Le moteur de la voiture était éteint. Le ferry qui devait nous emmener plus loin dans l’archipel était encore sur la baie.

Nous n’avons rien dit, Janne Andersson et moi.

Cela n’avait pas d’importance. C’était bien de s’asseoir là et de regarder dehors.

Un silence avec quelqu’un que vous ne connaissez pas bien, ou même un silence avec des personnes que vous connaissez vraiment, peut être inconfortable et dérangeant. Quelqu’un finira par dire quelque chose, juste pour s’en débarrasser.

Janne Andersson et moi avions dit ce qu’il fallait dire à ce moment-là. Au cours du trajet d’une heure depuis le bureau fédéral de Solna, en ce jour d’avril 2018, j’avais posé des questions sur l’équipe de la Coupe du monde à venir qu’il allait emmener.

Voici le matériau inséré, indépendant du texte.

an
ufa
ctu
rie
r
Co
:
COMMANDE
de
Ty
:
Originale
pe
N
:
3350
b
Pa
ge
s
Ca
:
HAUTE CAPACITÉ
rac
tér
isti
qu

Je lui ai demandé ce qu’il pensait de son travail jusqu’à présent et il m’a raconté comment c’était la dernière fois qu’il se trouvait sur Ekskäret, l’île où nous voyagions.

À l’automne 2016, il n’avait pas pris la peine de commencer le travail par un match d’entraînement en vue du difficile match de qualification pour la Coupe du monde contre les Pays-Bas. Au lieu de cela, il avait emmené l’équipe sur une île de l’archipel – « dans les bois », comme l’a dit John Guidetti – afin que les joueurs et les dirigeants puissent faire connaissance.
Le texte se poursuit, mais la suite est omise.